→ **Description of the task**
Search the records for the word "SQLite" and copy every line in which it occurs.

→ **Exercise materials**
* * * * * * *

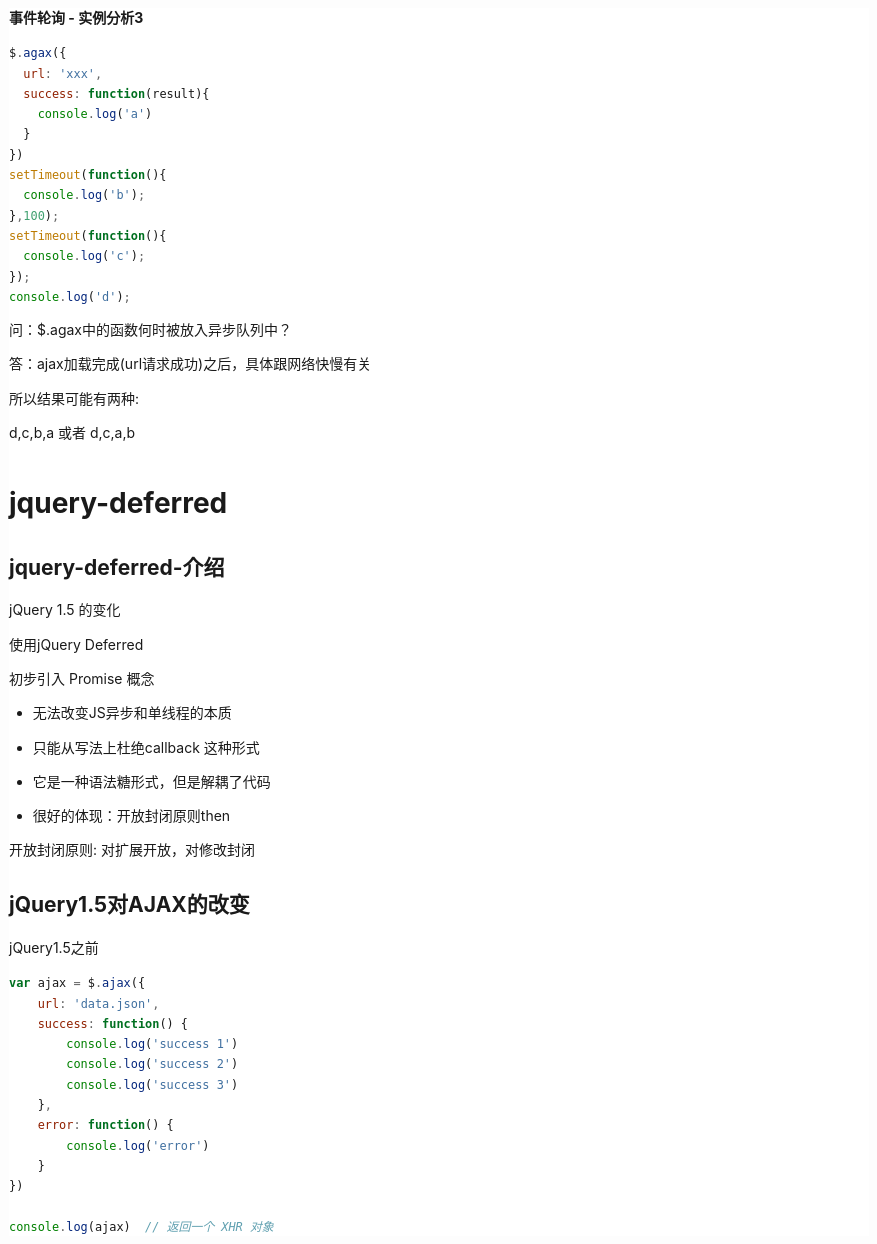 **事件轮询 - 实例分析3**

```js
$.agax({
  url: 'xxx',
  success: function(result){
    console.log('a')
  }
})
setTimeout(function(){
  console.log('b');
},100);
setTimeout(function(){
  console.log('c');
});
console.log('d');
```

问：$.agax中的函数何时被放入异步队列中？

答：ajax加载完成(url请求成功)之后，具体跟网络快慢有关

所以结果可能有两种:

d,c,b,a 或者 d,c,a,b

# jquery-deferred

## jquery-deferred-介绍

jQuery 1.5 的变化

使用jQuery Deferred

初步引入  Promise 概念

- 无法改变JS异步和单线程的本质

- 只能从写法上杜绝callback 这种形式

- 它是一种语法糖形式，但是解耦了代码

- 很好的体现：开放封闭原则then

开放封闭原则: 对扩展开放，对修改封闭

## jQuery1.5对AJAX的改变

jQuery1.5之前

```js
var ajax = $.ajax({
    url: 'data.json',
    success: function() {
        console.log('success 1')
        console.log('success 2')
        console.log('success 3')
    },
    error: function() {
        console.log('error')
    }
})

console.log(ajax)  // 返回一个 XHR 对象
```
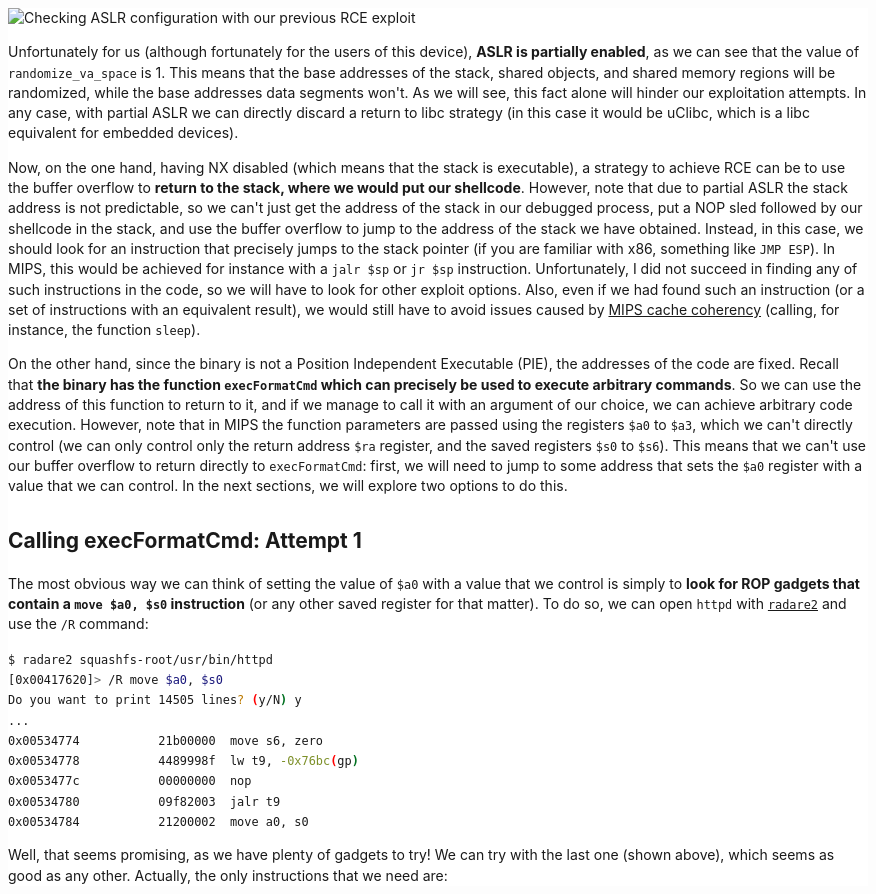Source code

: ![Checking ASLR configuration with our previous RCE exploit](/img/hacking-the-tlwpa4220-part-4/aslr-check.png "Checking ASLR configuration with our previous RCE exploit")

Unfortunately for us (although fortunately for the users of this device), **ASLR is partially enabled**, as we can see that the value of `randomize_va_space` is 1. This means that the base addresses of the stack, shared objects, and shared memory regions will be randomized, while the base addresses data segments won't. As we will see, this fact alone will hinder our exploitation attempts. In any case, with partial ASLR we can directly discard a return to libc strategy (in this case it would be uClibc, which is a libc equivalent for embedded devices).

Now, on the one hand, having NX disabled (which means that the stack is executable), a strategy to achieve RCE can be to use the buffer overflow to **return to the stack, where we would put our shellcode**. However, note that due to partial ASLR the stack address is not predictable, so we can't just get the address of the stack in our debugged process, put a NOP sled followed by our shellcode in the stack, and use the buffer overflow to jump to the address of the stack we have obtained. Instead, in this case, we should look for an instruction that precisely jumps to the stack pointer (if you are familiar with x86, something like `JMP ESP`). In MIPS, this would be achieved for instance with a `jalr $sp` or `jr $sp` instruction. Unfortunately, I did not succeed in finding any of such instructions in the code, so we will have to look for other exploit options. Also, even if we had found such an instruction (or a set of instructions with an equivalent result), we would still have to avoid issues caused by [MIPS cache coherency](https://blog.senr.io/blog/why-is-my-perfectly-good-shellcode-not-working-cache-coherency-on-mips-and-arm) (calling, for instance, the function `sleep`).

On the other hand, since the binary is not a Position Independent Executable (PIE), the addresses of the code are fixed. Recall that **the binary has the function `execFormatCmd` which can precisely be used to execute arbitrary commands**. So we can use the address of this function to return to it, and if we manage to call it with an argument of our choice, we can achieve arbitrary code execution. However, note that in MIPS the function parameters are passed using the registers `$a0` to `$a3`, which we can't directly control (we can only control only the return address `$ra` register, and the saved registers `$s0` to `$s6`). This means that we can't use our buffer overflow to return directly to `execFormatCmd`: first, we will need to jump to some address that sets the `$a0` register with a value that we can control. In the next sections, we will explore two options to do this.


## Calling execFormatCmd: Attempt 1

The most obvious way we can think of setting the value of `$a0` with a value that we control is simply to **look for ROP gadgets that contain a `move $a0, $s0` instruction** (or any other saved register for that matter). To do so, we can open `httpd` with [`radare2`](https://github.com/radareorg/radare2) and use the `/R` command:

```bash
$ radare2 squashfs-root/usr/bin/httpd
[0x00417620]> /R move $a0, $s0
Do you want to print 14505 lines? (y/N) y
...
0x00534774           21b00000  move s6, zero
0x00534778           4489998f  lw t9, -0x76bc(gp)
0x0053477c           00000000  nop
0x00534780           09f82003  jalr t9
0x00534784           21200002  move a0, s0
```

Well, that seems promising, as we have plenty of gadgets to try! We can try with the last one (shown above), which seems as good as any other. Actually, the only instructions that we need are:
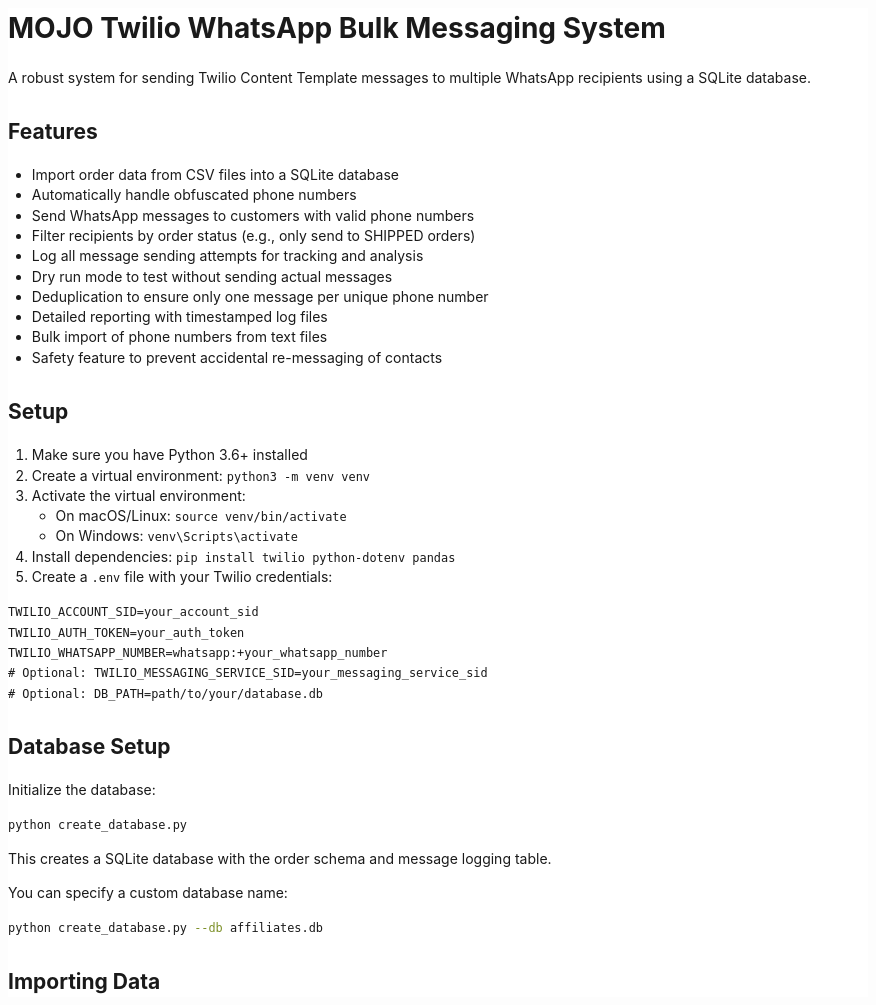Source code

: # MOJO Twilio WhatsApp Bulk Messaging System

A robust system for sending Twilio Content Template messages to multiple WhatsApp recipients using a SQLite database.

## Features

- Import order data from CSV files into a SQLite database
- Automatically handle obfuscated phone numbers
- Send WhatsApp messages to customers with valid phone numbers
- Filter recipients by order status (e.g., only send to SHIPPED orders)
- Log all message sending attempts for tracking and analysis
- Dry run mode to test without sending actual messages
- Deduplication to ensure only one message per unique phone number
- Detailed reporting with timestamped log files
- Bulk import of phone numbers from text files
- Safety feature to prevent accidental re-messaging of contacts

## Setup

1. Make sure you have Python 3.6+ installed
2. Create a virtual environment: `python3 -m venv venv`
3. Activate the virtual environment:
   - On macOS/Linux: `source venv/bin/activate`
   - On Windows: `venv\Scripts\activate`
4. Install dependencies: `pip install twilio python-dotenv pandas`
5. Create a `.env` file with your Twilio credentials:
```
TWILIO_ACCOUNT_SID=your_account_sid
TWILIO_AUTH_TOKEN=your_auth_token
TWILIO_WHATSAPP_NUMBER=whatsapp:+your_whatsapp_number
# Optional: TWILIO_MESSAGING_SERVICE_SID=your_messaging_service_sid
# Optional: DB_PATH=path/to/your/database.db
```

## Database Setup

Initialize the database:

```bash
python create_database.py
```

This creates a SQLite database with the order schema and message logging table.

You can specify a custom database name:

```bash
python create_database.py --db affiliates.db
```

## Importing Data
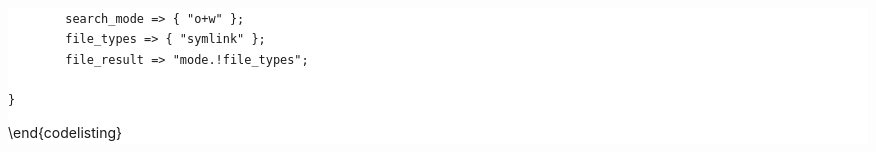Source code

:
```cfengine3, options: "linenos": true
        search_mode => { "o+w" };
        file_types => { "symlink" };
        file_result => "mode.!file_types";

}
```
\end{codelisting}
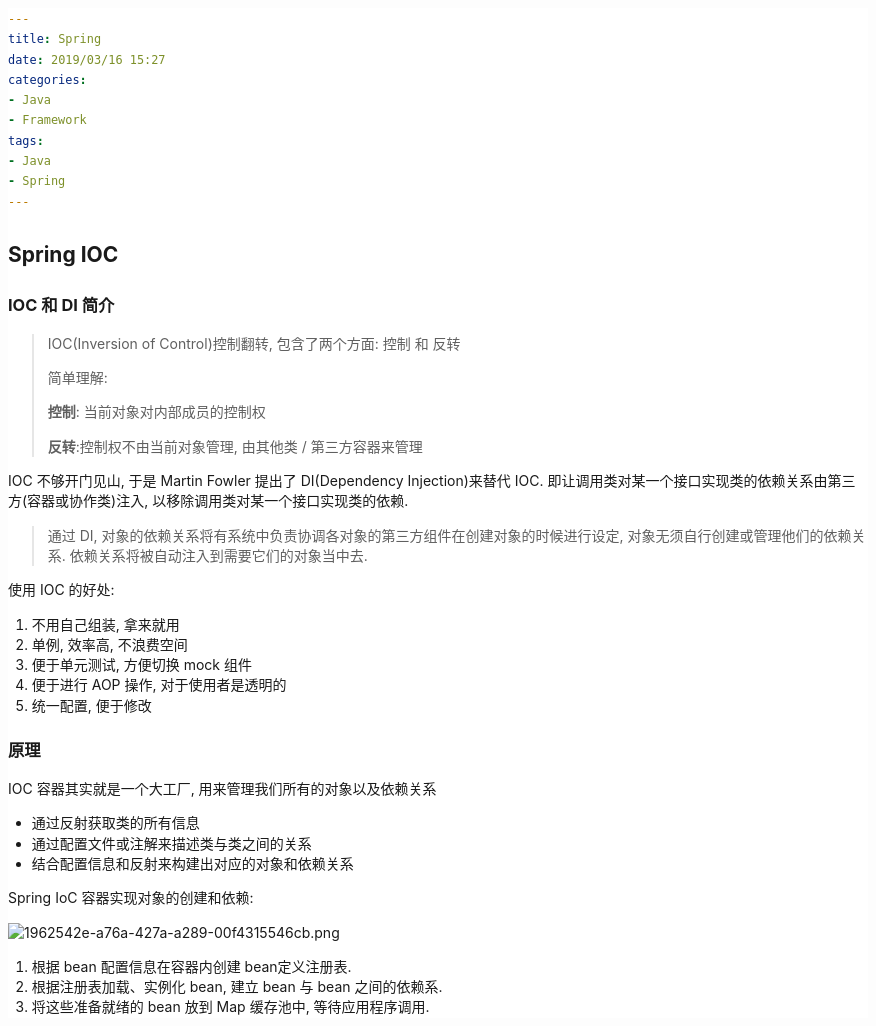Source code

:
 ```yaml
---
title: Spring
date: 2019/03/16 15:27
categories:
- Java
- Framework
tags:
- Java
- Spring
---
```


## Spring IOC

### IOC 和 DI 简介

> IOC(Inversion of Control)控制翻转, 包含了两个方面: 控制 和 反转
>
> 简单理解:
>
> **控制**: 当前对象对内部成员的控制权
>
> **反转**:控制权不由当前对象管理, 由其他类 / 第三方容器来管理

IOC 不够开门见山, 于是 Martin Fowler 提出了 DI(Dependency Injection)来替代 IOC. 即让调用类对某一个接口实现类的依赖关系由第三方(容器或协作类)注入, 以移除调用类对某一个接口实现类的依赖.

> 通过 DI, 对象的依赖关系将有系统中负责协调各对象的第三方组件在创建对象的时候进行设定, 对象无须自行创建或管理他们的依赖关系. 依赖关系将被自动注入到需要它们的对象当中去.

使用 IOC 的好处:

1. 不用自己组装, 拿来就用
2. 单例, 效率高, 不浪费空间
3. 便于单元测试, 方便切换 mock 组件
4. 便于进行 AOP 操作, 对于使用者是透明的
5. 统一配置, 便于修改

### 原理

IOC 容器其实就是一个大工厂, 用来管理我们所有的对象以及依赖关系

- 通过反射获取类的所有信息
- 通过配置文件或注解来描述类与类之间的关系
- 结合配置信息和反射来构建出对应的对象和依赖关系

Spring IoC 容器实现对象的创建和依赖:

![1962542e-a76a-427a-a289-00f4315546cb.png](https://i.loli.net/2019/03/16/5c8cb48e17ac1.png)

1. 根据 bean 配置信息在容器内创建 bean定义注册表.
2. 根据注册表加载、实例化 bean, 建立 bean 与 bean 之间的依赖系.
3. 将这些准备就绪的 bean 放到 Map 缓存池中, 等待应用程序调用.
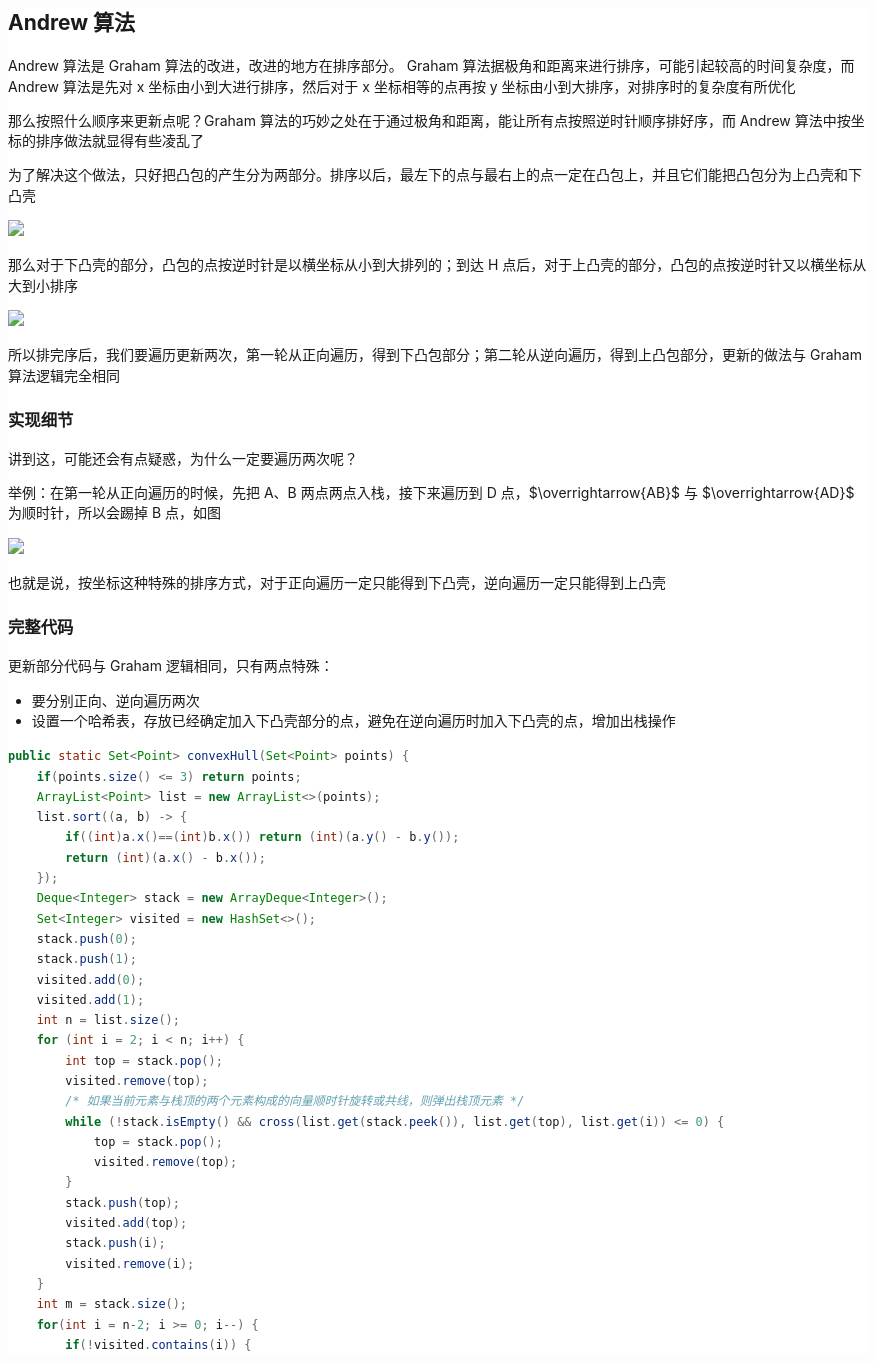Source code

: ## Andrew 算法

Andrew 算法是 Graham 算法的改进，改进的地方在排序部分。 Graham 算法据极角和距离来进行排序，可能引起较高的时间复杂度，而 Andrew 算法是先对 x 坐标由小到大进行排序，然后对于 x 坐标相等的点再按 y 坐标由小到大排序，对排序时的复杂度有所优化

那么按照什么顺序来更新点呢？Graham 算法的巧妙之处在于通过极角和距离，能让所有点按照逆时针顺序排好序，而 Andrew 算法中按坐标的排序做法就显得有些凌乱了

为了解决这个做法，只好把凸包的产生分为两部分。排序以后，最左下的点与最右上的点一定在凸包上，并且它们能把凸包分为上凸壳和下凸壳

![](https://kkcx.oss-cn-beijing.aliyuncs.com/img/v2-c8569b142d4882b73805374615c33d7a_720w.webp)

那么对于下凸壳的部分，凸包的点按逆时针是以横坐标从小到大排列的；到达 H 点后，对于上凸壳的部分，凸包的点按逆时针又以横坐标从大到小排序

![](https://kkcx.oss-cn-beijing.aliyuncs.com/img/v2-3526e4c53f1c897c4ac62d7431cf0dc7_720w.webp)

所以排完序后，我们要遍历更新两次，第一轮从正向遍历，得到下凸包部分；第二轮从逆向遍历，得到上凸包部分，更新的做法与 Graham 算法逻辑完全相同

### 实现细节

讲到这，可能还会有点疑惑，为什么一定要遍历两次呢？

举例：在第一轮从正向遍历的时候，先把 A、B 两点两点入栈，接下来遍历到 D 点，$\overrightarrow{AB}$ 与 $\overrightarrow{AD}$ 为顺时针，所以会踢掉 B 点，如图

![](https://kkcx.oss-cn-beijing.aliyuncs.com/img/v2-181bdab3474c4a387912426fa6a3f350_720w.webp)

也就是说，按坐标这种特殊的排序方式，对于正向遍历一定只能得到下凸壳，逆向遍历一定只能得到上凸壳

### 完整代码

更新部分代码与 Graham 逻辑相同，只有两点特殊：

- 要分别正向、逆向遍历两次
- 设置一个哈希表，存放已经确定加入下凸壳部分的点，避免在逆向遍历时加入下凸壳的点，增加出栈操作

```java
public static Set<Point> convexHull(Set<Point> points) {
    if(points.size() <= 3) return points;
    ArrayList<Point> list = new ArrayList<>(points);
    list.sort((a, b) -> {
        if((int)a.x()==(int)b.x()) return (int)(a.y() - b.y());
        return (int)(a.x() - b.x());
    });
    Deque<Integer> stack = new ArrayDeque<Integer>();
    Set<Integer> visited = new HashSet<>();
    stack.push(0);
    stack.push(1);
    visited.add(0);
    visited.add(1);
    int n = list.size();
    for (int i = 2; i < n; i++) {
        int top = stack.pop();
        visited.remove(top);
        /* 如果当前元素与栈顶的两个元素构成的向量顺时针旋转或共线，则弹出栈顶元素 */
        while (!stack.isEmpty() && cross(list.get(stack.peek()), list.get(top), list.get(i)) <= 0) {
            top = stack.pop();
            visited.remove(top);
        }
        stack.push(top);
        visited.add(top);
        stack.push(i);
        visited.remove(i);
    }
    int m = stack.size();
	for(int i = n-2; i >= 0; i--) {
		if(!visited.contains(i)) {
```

* * * * * * *

→ **Task output**
A robust system for sending Twilio Content Template messages to multiple WhatsApp recipients using a SQLite database.
- Import order data from CSV files into a SQLite database
This creates a SQLite database with the order schema and message logging table.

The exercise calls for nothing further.